Finding the QMID of the old LONDON instance
On one of the full repository queue managers for the cluster, we want to issue ‘dis clusqmgr’. This will report all of the definitions (effectively all CLUSRCVR channels) that are known. This will include the original LONDON queue manager and my look something like the following …
C:\>runmqsc FR1 5724-H72 (C) Copyright IBM Corp. 1994, 2015. Starting MQSC for queue manager FR1 dis clusqmgr(*) qmid 3 : dis clusqmgr(*) qmid AMQ8441I: Display Cluster Queue Manager details. CLUSQMGR(ANDY) CHANNEL(TO.ANDY) CLUSTER(TEST) QMID(ANDY_2019-02-13_06.17.35) AMQ8441I: Display Cluster Queue Manager details. CLUSQMGR(FR1) CHANNEL(TO.FR1) CLUSTER(TEST) QMID(FR1_2019-02-13_06.23.28) AMQ8441I: Display Cluster Queue Manager details. CLUSQMGR(FR2) CHANNEL(TO.FR2) CLUSTER(TEST) QMID(FR2_2019-02-13_06.23.33) AMQ8441I: Display Cluster Queue Manager details. CLUSQMGR(LONDON) CHANNEL(TO.LONDON) CLUSTER(TEST) QMID(LONDON_2018-07-16_16.20.54) AMQ8441I: Display Cluster Queue Manager details. CLUSQMGR(LONDON) CHANNEL(TO.LONDON) CLUSTER(TEST) QMID(LONDON_2019-02-12_13.49.47)

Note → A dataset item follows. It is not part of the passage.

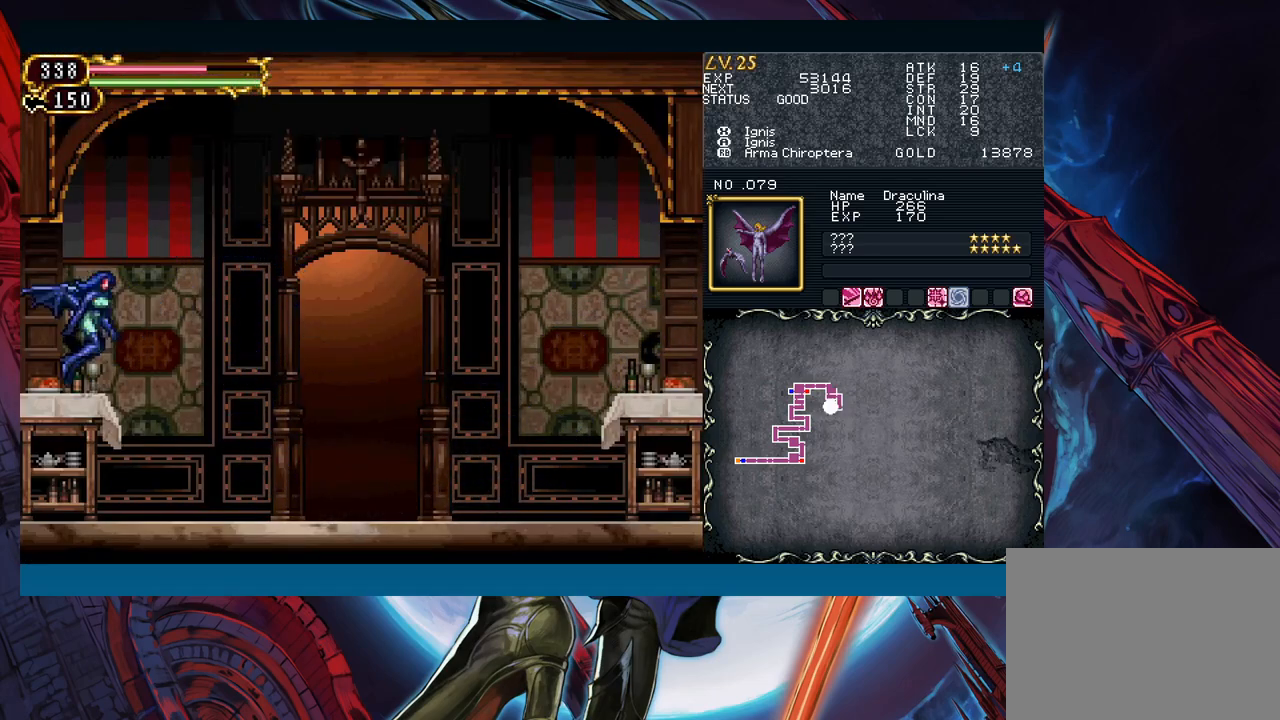
{"buttons": ["B"], "left_stick": "right"}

Removing the old instance of LONDON
We can continue to use the same full repository to issue the next command which will be RESET CLUSTER, or we could issue it against the other full repository (assuming that there are two, the recommended number of repositories for a given cluster).
Please note :
- The information regarding the old LONDON instance, would be removed naturally from the entire cluster configuration if reset cluster were not used and as long as the queue manager is not brought back into existence This would happen after no more than 90 days. RESET CLUSTER is used to cleanup this information sooner. Click here for further details about the RESET CLUSTER command.

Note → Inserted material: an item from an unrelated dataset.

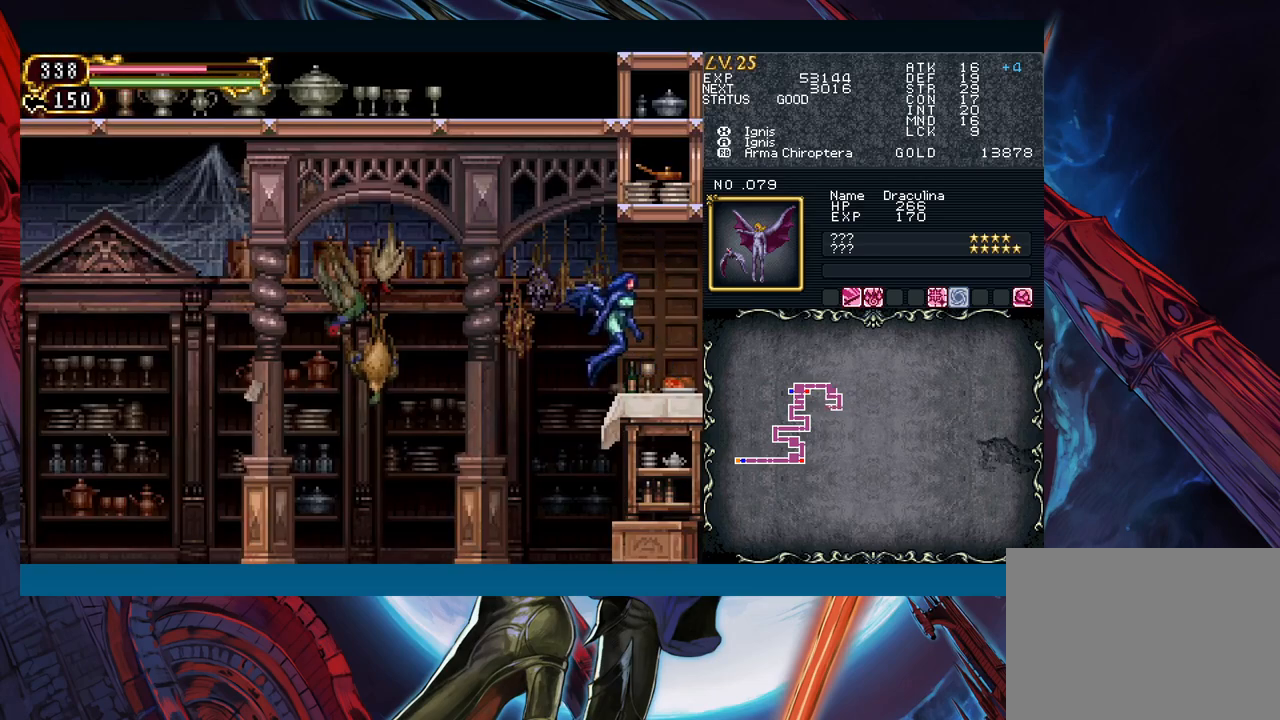
{"buttons": [], "left_stick": "left", "events": [[33, "B", "up"], [33, "left_stick", "left"]]}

C:\>runmqsc FR1 5724-H72 (C) Copyright IBM Corp. 1994, 2015. Starting MQSC for queue manager FR1. reset cluster(TEST) ACTION(FORCEREMOVE) QMID('LONDON_2018-07-16_16.20.54') QUEUES(YES) 1 : reset cluster(TEST) ACTION(FORCEREMOVE) QMID('LONDON_2018-07-16_16.20.54') QUEUES(YES) AMQ8559: RESET CLUSTER accepted.
So, in this short article, we have described how to introduce a replacement cluster queue manager for one which has failed. This is essentially the basics regarding what would typically be considered, an unprepared disaster scenario. Ideally, to be more effective for a disaster scenario, it would be advantageous to be prepared. This might mean, having servers installed and ready to go and / or in some kind of standby mode, ready to take over the workload from a queue manager that has ‘failed’ or is offline for maintenance for example.
Describing and testing these kinds of scenarios requires a level of detail beyond the scope of this article, and we endeavor to bring you something more on this topic. In the meantime, we hope this has been useful.